The Shadow Over Multinational Alliances
The consequences of this legislative chokehold extend far beyond the borders of Germany. Modern defense architecture is built on cross-border collaboration, where multiple nations pool resources to develop complex technologies. Germany is a core partner in several pan-European projects, including the Main Ground Combat System and various missile defense consortiums.
These programs require all participating governments to synchronize their funding cycles. If one nation slips, the entire timeline collapses. European partners are increasingly alarmed by the reality that a binding international agreement can be derailed late in the process because two German lawmakers decide a contract lacks sufficient local industrial offsets. This unpredictable oversight is causing allies to question whether Berlin can be trusted as a reliable partner in long-term defense developments.
A Dysfunctional Committee Structure
The internal politics of the Bundestag exacerbate the dysfunction. The budget committee features five dedicated defense rapporteurs, representing each major political party. Because Mattfeldt and Schwarz represent the dominant parliamentary bloc, they effectively dictate the outcomes, operating as a autonomous sub-unit that colleagues nickname the A-Team.

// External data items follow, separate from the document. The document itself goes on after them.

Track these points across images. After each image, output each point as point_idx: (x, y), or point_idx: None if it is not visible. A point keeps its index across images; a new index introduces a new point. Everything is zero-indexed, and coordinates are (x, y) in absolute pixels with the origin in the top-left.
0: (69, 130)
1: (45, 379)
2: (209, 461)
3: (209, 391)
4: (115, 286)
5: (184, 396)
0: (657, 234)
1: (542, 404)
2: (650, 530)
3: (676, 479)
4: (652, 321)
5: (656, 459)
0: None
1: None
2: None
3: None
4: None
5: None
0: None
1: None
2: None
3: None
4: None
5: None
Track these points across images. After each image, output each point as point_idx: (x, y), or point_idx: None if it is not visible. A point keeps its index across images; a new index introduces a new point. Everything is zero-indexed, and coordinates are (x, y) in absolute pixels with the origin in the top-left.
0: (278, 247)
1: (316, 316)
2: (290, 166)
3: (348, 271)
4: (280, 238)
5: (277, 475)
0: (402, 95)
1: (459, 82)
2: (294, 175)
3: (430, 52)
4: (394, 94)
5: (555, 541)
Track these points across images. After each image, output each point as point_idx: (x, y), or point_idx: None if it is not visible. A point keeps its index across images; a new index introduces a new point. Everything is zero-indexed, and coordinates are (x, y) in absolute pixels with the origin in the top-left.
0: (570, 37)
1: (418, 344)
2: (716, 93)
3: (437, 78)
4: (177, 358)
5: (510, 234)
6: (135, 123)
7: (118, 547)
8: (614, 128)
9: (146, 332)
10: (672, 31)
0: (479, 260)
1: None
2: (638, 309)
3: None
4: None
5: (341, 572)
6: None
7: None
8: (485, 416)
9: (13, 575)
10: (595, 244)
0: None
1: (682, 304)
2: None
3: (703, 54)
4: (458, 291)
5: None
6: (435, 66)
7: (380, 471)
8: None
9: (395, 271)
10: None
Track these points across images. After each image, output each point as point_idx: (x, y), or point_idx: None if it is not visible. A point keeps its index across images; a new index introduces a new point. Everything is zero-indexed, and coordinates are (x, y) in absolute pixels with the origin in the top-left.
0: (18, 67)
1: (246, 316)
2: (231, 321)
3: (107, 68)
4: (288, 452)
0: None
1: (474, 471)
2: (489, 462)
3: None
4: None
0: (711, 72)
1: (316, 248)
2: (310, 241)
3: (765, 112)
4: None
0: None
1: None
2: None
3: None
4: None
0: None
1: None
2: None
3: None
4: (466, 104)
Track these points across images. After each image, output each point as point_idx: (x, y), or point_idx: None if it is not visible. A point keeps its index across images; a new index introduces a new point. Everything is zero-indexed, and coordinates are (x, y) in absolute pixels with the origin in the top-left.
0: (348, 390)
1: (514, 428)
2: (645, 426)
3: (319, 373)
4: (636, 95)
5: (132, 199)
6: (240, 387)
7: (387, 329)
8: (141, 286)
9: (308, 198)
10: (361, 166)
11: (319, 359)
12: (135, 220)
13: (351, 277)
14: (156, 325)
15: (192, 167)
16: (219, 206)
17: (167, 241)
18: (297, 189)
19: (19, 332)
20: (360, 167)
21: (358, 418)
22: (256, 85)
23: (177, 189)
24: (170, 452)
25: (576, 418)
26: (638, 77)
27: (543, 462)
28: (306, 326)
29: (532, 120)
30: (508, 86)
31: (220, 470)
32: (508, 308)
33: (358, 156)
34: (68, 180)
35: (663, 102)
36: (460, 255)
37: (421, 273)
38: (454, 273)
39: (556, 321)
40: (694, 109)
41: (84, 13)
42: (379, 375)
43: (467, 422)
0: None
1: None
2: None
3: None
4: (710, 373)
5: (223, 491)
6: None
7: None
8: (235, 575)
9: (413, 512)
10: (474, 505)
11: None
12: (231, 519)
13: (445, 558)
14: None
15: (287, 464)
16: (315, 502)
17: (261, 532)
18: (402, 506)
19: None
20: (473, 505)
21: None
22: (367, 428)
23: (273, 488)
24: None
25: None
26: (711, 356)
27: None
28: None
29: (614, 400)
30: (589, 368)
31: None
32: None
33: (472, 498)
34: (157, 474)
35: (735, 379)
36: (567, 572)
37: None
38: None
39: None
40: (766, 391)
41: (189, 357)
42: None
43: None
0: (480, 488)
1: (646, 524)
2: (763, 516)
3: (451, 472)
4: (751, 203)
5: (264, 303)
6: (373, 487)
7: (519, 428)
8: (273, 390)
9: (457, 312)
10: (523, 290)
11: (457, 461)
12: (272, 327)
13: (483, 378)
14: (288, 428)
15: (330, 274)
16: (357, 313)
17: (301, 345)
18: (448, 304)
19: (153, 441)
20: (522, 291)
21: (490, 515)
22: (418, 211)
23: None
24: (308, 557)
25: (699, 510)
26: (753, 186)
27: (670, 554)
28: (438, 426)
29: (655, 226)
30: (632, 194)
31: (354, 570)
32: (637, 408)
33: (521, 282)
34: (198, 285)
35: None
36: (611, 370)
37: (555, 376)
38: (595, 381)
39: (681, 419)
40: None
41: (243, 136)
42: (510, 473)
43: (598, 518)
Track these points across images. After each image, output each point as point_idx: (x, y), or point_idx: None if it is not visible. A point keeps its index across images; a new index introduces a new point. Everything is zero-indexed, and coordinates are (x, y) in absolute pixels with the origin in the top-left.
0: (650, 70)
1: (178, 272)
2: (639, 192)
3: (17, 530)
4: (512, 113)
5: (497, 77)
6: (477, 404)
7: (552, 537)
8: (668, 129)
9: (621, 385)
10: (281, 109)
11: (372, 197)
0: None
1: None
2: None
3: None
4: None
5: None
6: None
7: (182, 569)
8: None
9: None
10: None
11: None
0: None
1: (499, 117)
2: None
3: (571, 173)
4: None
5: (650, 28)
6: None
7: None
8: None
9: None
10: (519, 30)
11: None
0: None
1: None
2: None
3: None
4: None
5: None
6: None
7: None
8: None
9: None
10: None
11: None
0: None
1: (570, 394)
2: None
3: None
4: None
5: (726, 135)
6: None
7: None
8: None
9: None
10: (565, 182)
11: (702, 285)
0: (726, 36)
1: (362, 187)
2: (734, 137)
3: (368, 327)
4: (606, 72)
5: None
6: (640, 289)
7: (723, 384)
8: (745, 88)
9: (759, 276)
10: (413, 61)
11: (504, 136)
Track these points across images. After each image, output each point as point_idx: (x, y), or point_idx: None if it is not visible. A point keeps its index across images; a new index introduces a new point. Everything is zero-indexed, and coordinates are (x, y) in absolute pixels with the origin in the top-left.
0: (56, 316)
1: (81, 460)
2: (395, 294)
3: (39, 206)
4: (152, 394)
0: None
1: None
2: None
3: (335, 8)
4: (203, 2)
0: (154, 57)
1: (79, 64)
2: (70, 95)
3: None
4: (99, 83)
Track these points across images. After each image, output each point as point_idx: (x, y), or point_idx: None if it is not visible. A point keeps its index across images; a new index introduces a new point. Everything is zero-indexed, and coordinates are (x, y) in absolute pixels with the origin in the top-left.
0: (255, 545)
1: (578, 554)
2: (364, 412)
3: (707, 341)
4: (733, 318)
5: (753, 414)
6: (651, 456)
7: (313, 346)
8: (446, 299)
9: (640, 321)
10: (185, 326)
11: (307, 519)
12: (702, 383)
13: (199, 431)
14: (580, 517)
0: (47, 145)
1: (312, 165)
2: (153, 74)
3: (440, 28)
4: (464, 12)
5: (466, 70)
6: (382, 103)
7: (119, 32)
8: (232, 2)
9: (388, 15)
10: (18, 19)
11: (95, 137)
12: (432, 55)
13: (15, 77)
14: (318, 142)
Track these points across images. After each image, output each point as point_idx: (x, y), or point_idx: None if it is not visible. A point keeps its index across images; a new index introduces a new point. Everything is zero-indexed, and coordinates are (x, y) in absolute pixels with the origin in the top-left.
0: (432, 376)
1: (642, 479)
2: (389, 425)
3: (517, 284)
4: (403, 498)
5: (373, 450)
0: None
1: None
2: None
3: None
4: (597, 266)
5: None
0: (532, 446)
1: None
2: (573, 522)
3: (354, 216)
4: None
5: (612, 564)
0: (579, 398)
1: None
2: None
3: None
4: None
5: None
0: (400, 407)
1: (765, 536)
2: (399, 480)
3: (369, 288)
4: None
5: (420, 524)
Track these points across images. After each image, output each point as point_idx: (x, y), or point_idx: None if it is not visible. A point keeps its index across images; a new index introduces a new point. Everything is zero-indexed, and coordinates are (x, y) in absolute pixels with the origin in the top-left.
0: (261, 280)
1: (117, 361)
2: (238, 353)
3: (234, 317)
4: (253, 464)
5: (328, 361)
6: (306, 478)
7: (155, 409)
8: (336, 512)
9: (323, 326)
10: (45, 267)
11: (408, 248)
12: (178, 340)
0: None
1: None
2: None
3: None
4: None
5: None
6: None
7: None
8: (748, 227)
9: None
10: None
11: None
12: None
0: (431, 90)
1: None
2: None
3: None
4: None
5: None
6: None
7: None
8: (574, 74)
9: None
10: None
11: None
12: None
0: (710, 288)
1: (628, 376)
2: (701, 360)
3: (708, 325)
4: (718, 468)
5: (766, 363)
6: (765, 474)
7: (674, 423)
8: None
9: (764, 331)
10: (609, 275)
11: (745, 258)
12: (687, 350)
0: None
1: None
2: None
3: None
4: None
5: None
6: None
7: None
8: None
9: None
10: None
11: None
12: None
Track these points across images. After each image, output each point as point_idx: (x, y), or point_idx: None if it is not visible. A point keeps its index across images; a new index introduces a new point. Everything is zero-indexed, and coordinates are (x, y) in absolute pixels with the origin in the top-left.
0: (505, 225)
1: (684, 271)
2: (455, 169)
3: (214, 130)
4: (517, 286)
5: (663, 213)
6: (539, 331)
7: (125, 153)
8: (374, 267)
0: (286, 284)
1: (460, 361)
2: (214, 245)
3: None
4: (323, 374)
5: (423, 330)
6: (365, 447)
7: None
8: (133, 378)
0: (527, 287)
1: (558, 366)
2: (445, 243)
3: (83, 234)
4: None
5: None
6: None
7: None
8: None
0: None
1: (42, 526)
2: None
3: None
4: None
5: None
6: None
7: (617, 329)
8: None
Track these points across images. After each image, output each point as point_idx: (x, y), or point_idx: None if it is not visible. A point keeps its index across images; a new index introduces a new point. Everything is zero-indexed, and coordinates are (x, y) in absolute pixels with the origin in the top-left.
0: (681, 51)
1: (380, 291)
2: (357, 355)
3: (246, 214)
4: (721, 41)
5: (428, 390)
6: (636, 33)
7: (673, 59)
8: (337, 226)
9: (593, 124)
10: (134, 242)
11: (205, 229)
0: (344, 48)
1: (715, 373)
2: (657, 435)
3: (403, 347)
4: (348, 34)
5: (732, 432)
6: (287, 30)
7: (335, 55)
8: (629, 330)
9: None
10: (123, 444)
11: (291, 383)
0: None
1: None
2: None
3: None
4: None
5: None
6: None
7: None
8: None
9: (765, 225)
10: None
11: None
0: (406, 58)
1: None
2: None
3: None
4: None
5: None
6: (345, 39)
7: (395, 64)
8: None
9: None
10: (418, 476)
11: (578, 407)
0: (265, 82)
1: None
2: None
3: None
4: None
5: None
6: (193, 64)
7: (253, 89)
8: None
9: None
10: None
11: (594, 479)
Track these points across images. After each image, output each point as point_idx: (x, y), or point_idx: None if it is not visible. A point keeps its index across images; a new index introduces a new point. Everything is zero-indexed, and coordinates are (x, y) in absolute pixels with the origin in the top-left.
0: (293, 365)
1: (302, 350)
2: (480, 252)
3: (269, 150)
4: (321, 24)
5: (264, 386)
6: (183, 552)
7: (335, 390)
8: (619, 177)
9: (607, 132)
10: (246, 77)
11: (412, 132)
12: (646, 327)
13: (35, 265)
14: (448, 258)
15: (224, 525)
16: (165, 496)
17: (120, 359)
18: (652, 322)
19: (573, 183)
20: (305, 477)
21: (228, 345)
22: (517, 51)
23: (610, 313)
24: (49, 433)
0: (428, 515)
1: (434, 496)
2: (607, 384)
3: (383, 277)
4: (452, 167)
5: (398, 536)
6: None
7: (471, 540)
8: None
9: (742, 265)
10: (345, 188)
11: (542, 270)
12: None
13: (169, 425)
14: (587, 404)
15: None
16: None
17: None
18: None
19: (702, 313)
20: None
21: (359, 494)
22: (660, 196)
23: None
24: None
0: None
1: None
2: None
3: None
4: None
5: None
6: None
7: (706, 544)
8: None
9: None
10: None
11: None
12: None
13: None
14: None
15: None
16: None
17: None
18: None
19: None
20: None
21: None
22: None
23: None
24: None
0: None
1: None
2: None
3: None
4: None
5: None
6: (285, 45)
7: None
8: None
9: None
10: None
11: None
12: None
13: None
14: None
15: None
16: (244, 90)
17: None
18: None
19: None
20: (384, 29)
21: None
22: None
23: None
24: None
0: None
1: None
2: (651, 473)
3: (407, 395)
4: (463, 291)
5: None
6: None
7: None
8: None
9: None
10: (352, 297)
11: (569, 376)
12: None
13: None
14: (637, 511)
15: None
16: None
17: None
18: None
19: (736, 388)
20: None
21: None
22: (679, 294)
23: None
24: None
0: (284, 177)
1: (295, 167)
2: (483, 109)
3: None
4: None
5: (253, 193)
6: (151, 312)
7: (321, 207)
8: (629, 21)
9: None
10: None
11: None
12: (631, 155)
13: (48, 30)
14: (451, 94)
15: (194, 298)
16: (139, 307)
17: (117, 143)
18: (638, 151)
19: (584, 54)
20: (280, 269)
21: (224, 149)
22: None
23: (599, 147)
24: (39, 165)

Members of the formal Bundestag defense committee are increasingly vocal about being sidelined. They complain that their specialized expertise in military strategy and capability gaps is rendered irrelevant by a budget committee that treats complex armaments as simple capital expenditure. Strategic necessity is frequently subordinated to accounting metrics. The result is a fractured legislative process where those who understand the military threat have no money, and those who have the money lack an understanding of the military threat.
The Limits of Common Sense
Schwarz frequently defends the committee's heavy-handed interventions by claiming they ignore ideology in favor of normal common sense. In high-stakes defense procurement, common sense can be a dangerous metric. Determining whether a naval frigate requires a specific electronic warfare suite or assessing the cyber-resilience of a drone network requires deep technical expertise, not folksy pragmatism.
By reducing highly technical military requirements to basic balance-sheet negotiations, the committee risks forcing the armed forces to accept compromised capabilities. A cheaper radar system is not a bargain if it cannot detect low-observable threats in a combat environment. The Bundeswehr is already battling decades of systemic under-investment, leaving troops with chronic equipment shortages and broken supply lines. Infusing the procurement system with an adversarial, budget-first mentality ensures that the influx of new capital will be spent inefficiently.
The real danger is that Germany will end up with a collection of fragmented, under-specced capabilities rather than a cohesive, modern fighting force. Rearmament cannot be achieved through the lens of municipal cost-cutting. Until Berlin reforms the legislative mechanism that allows local political instincts to override strategic defense requirements, Europe’s largest military budget will remain hostage to the short-sighted scrutiny of its gatekeepers.